• EXCERPT
+
+## 5. "Why pure C instead of C++? Isn't this just NIH syndrome?"
+
+The goal is embeddability. Pure C11 compiles on any platform with a C compiler -- iOS, Android NDK, WASM via Emscripten, microcontrollers, game engines. No RTTI, no exceptions, no STL allocator surprises. The tradeoff is real: we duplicate FP16 helpers, manually manage memory, and miss templates for generic quantization kernels. For a library meant to be dropped into other people's codebases, we think the portability wins. The test suite uses C++17 (Google Test) because that is a development dependency, not a deployment one.
+
+## 6. "Your comparison with llama.cpp is unfair -- they use Q4_0 which is their worst KV quant. What about Q8_0 or K-quant KV?"
+
+You are right, and we measured the full range. On SmolLM2 1.7B at 2K tokens: llama.cpp Q8_0 KV gives -0.4% PPL (essentially lossless), Q5_1 gives +0.9%, Q4_1 gives +3.2%, Q4_0 gives +10.6%. The README comparison against Q4_0 is the most favorable framing. At the same 4 bits/element, llama.cpp Q4_1 (+3.2%) is the fair comparison to our uniform_4b + Q4 V (-7.8% on a different baseline/sequence). We should present the full table. The honest differentiator is delta compression enabling quality-preserving 3-bit keys, not beating llama.cpp at 4-bit.
+
+## 7. "What's the actual inference speed vs llama.cpp on the same model?"
+
+On SmolLM2 1.7B (Apple M3, single sequence): quant.cpp gets ~80 tok/s with TQM Q4 format, llama.cpp gets ~35 tok/s with GGUF Q8 on Metal. But this is not apples-to-apples: different weight formats, different backends (our CPU vs their GPU), different quantization levels. We have not done a controlled comparison with identical weight quantization and identical hardware utilization. quant.cpp is not optimized for raw throughput -- it prioritizes memory efficiency and code simplicity. On larger models (4B+), llama.cpp with Metal will almost certainly be faster.
+
+## 8. "Does this work with speculative decoding, continuous batching, or other advanced serving features?"
+
+No. quant.cpp is a single-sequence autoregressive engine. No speculative decoding, no continuous batching, no beam search, no KV cache paging across requests. These are serving infrastructure features that require significant engineering beyond the core compression algorithm. The llama.cpp integration patch (874 lines) is the intended path for users who need those features -- use quant.cpp's compression inside a mature serving framework.

• ENTRIES SUPPLIED

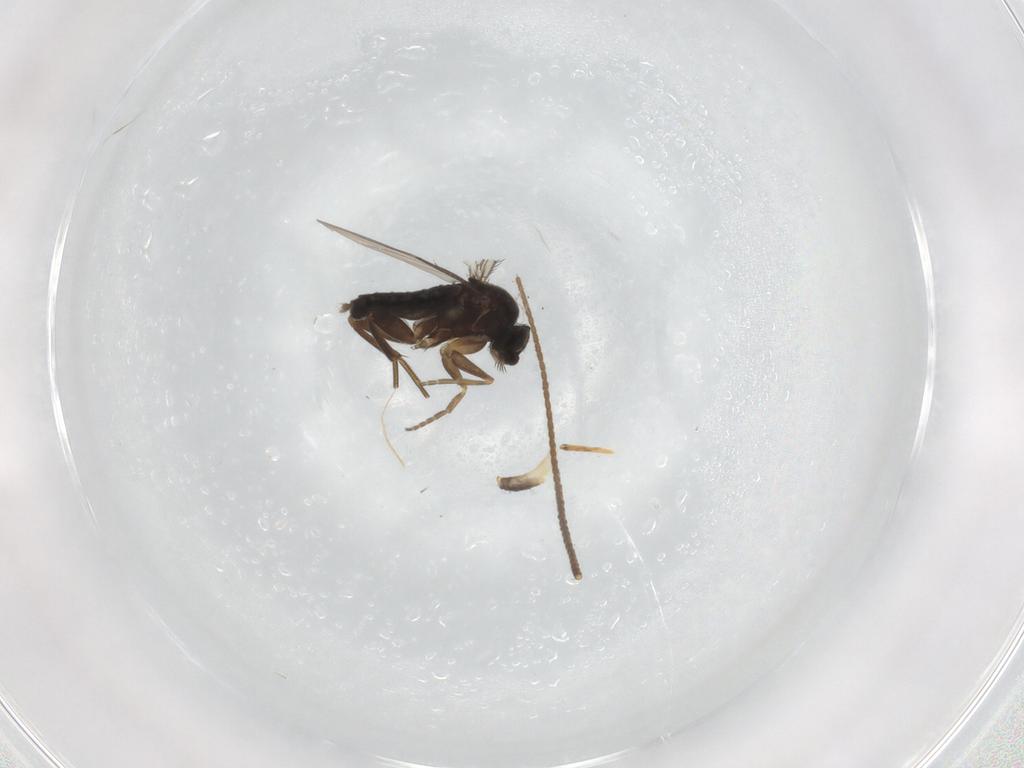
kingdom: Animalia
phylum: Arthropoda
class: Insecta
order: Diptera
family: Phoridae
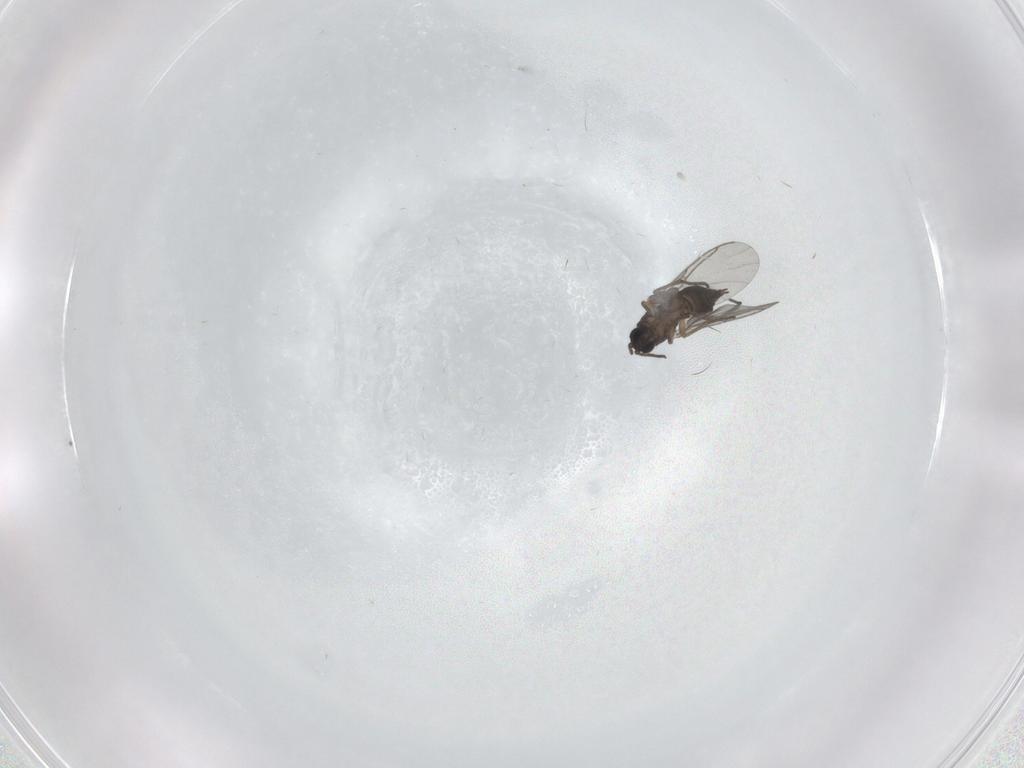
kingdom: Animalia
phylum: Arthropoda
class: Insecta
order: Diptera
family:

• COMPLETE THE FOLLOWING
a. Answer these questions about the quant.cpp FAQ:
(i) Which language standard does the test suite use, and which framework?
(ii) On SmolLM2 1.7B at 2K tokens, what perplexity change does llama.cpp Q5_1 KV give?
(iii) How many lines long is the llama.cpp integration patch?
b. Write the next part of the quant.cpp FAQ, following on from its last answer.

• ANSWERS FOR THIS EXERCISE
a.
(i) C++17, with Google Test.
(ii) +0.9%.
(iii) 874 lines.

b.
+
+## 9. "The 'FP32 fallback bug' you disclosed -- how can we trust the current measurements aren't similarly flawed?"
+
+We initially claimed 1-bit lossless KV compression, which turned out to be caused by the attention path silently reading from an unquantized FP32 key cache instead of the quantized one. After discovering it, we retracted all 1-bit claims, fixed the code path, and re-measured everything. The current results file (`bench/results/real_kv_compression.md`) explicitly states "no FP32 fallback" and shows that 1-bit actually does NOT work (cosine ~0.8, destroys attention). The fact that we publicly disclosed a bug that invalidated our best headline number is, we think, evidence of honest methodology. But you should reproduce independently -- the code and test data are all in the repo.
+
+## 10. "Why should I use this over just waiting for the official TurboQuant implementation from Google?"
+
+If you need a production-ready, GPU-optimized, batched serving solution -- wait. quant.cpp serves a different niche: developers who want to embed LLM inference in a C/C++ application with minimal dependencies and need to extend context length on memory-constrained hardware. The delta KV compression is our own engineering on top of the TurboQuant theory, not a port of any official implementation. If Google releases an official library with vLLM/TensorRT integration, it will likely be better for datacenter serving. quant.cpp is for the person shipping an on-device product who needs to read and control every line of the inference path.